谢怀尘抬头一看,城门旗帜上,正有一串斜方玉佩轻轻摇曳。
谢洛衡从马车里出来就看见谢怀尘对着城门口的燕旗发呆。
“这是什么?”他指着旗杆上挂的斜方玉佩。那玉佩由一个菱形玉底下串着三串环环相扣的菱环玉组成,通体白色,风一吹就发出清脆的玉响。
“这是‘诏’,燕诏侯军功累累,先王十分器重,于是赐下诏玉作为嘉奖。后来燕诏侯就把诏玉挂在燕旗上,作为燕地的象征。”
谢怀尘:“你怎么知道的这么清楚?”
谢洛衡一脸淡定:“我读书多。”
谢怀尘翻出一个白眼,谢洛衡只好答:“都是主人的记忆,看着看着就想起来了。”
谢怀尘好奇:“那你岂不是能预知接下来发生的事?”
谢洛衡摇头:“非也。我是主人证道的产物,证道后的事清楚,但证道前的记忆十分模糊。”不过有一点他没说,那就是苏醒后他一直在搜寻这段时期的记忆,虽然没有回忆出具体细节,但心里总有一种挥之不去的阴影。
谢怀尘对他的回答有点小失望,转头便吆喝着一大帮子使臣杀去燕诏侯府。
此番他们的来意是收租并迎接质子回朝,于是行王还封柳青为神武使,给了一群可供使唤的人,看上去颇具气派。
哪知他们大摇大摆地进城,城中居然一片萧索,连个跪迎的人都没有。
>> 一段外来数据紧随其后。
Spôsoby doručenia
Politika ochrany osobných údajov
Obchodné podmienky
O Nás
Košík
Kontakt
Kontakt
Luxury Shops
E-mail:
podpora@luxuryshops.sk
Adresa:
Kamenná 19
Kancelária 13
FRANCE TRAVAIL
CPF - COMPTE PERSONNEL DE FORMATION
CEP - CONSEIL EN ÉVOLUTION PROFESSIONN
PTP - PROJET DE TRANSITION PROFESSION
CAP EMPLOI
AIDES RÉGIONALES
家家户户竖起白幡布,满地皆是纸钱。
谢怀尘还在奇怪自己仿佛进了个鬼城,谢洛衡早已面色一变,快步向中城走去。
“哎,等下!走慢点!”
谢洛衡看上去只是正常走路,但速度却是极快,害得谢怀尘用灵力才能勉强追上,身后的一堆跟班则早已被主人甩出十万八千里。
“你干嘛走这么快?后面的人不跟上,没人给我们撑场子。”谢怀尘气喘吁吁地拉住谢洛衡,一抬头,燕诏侯府就在眼前。
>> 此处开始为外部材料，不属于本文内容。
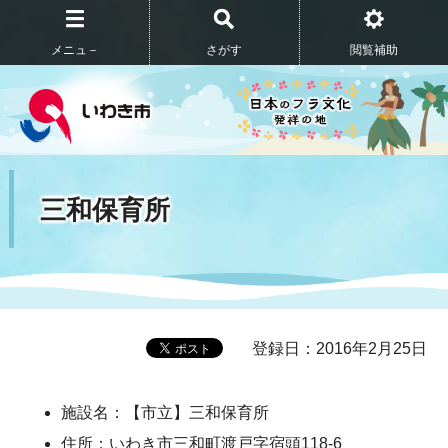
メニュ－
さがす
閲覧補助
三和保育所
登録日：2016年2月25日
施設名：【市立】三和保育所
住所：いわき市三和町渡戸字宿頭118-6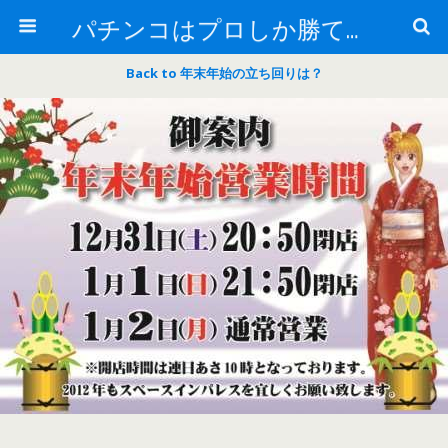
パチンコはプロしか勝てない！
Back to 年末年始の立ち回りは？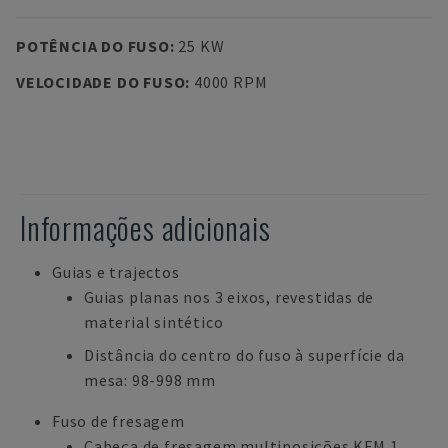
POTÊNCIA DO FUSO
:
25 KW
VELOCIDADE DO FUSO
:
4000 RPM
Informações adicionais
Guias e trajectos
Guias planas nos 3 eixos, revestidas de
material sintético
Distância do centro do fuso à superfície da
mesa: 98-998 mm
Fuso de fresagem
Cabeça de fresagem multiposições KFM 1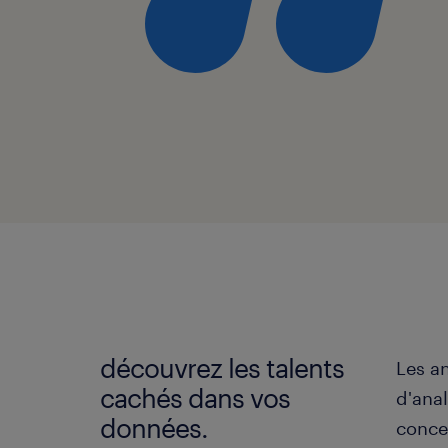
découvrez les talents
Les a
cachés dans vos
d'ana
données.
concer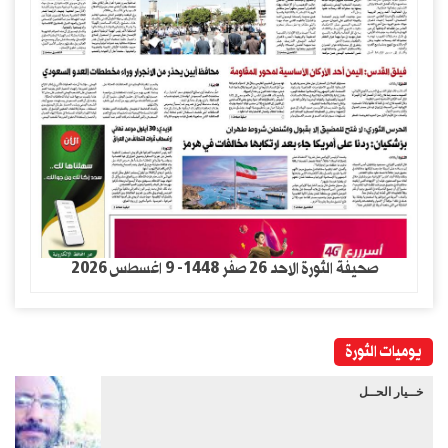
صحيفة الثورة الاحد 26 صفر 1448- 9 اغسطس 2026
يوميات الثورة
خــيار الحــل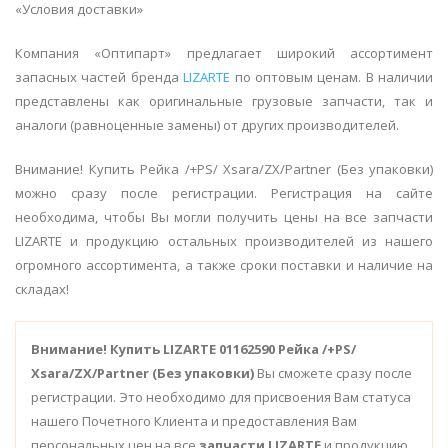
«Условия доставки»
Компания «Оптипарт» предлагает широкий ассортимент
запасных частей бренда
LIZARTE
по оптовым ценам. В наличии
представлены как оригинальные грузовые запчасти, так и
аналоги (равноценные замены) от других производителей.
Внимание! Купить Рейка /+PS/ Xsara/ZX/Partner (Без упаковки)
можно сразу после регистрации. Регистрация на сайте
необходима, чтобы Вы могли получить цены на все запчасти
LIZARTE и продукцию остальных производителей из нашего
огромного ассортимента, а также сроки поставки и наличие на
складах!
Внимание!
Купить LIZARTE 01162590 Рейка /+PS/
Xsara/ZX/Partner (Без упаковки)
Вы сможете сразу после
регистрации. Это необходимо для присвоения Вам статуса
нашего Почетного Клиента и предоставления Вам
персональных цен на все
запчасти LIZARTE
и продукцию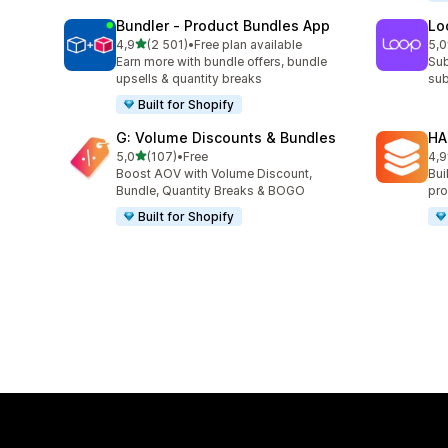
Bundler ‑ Product Bundles App
Lo
na 5 gwiazdek
4,9
(2 501)
•
Free plan available
5,0
Łączna liczba recenzji: 2501
Łąc
Earn more with bundle offers, bundle
Sub
upsells & quantity breaks
sub
Built for Shopify
G: Volume Discounts & Bundles
HA
na 5 gwiazdek
5,0
(107)
•
Free
4,9
Łączna liczba recenzji: 107
Łąc
Boost AOV with Volume Discount,
Bui
Bundle, Quantity Breaks & BOGO
pro
Built for Shopify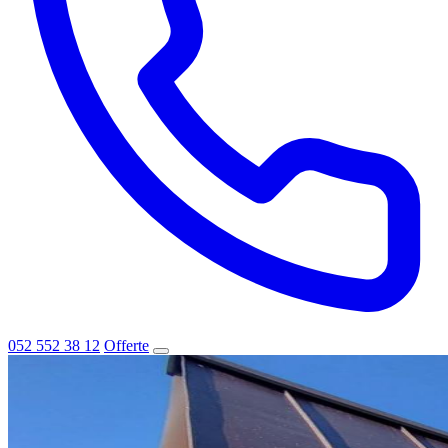
052 552 38 12
Offerte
府门口是长长的石阶,几个守卫正在门口,他们全身黑衣,“燕诏侯府”四字牌匾却是用白绸绕了一圈。
“这……看上去府里死了人啊。”谢怀尘小声道。
这时,门开,有一白衣麻孝的中年人走了出来。见到谢洛衡与谢怀尘便恭敬作揖:“请问二位可是自帝都而来的神武使?”
神武使要来燕地的消息早已被快马加鞭送往燕诏侯府,所以此话只是确认。
谢洛衡对着那人怔怔半晌,才道:“正是本使。不过本使见府上似有丧事,不知何人……”
闻言,那中年人叹一口气:“在下邵景,燕诏侯正是我的兄长。神武使有所不知,我兄长已于昨日因病去世。”